I'm asking the same question here that I've already asked on msdn forums http://social.msdn.microsoft.com/Forums/en-US/netfxnetcom/thread/70f40a4c-8399-4629-9bfc-146524334daf
I'm consuming a (most likely Java based) Web Service with I have absolutely no access to modify. It won't be modified even though I would ask them (it's a nation wide system).

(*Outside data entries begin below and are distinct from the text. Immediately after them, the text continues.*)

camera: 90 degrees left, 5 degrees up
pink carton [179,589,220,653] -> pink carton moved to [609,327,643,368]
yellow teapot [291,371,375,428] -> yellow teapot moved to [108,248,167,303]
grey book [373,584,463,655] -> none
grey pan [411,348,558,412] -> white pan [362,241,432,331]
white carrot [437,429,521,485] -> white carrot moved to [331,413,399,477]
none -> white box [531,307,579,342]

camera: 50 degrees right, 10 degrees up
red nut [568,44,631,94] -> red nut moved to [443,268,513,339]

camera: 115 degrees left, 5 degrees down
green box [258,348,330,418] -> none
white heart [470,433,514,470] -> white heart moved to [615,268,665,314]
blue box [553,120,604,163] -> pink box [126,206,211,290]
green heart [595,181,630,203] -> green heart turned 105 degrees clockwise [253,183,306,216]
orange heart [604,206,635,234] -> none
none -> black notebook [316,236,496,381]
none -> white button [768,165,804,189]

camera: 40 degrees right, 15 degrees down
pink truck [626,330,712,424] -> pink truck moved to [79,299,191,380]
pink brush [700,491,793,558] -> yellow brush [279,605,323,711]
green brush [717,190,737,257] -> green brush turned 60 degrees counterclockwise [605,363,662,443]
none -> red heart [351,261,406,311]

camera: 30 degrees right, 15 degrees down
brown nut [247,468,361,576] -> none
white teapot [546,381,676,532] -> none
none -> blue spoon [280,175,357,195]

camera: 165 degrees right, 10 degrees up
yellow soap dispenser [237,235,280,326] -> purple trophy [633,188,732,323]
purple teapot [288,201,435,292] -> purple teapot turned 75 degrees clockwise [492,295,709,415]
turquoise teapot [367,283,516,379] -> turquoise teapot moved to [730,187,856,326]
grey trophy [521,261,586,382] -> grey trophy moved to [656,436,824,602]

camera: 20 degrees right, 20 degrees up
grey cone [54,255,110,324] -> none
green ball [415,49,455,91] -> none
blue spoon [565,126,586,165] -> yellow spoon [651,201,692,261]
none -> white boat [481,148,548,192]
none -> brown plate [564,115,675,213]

I've written the client with WCF. Here's some code:
CustomBinding binding = new CustomBinding();
AsymmetricSecurityBindingElement element = SecurityBindingElement.CreateMutualCertificateDuplexBindingElement(MessageSecurityVersion.WSSecurity10WSTrustFebruary2005WSSecureConversationFebruary2005WSSecurityPolicy11BasicSecurityProfile10);
element.AllowSerializedSigningTokenOnReply = true;
element.SetKeyDerivation(false);
element.IncludeTimestamp = true;
element.KeyEntropyMode = SecurityKeyEntropyMode.ClientEntropy;
element.MessageProtectionOrder = System.ServiceModel.Security.MessageProtectionOrder.SignBeforeEncrypt;
element.LocalClientSettings.IdentityVerifier = new CustomIdentityVerifier();
element.SecurityHeaderLayout = SecurityHeaderLayout.Lax;
element.IncludeTimestamp = false;
binding.Elements.Add(element);
binding.Elements.Add(new TextMessageEncodingBindingElement(MessageVersion.Soap11, Encoding.UTF8));
binding.Elements.Add(new HttpsTransportBindingElement());
EndpointAddress address = new EndpointAddress(new Uri("url"));
ChannelFactory<MyPortTypeChannel> factory = new ChannelFactory<MyPortTypeChannel>(binding, address);
ClientCredentials credentials = factory.Endpoint.Behaviors.Find<ClientCredentials>();
credentials.ClientCertificate.Certificate = myClientCert;
credentials.ServiceCertificate.DefaultCertificate = myServiceCert;
credentials.ServiceCertificate.Authentication.CertificateValidationMode = X509CertificateValidationMode.None;
service = factory.CreateChannel();
After this every request done to the service fails in client side (I can confirm my request is accepted by the service and a sane response is being returned)
I always get the following exception
MessageSecurityException: The security header element 'Timestamp' with the '' id must be signed.
By looking at trace I can see that in the response there really is a timestamp element, but in the security section there is only a signature for body.
Can I somehow make WCF to ingore the fact Timestamp isn't signed?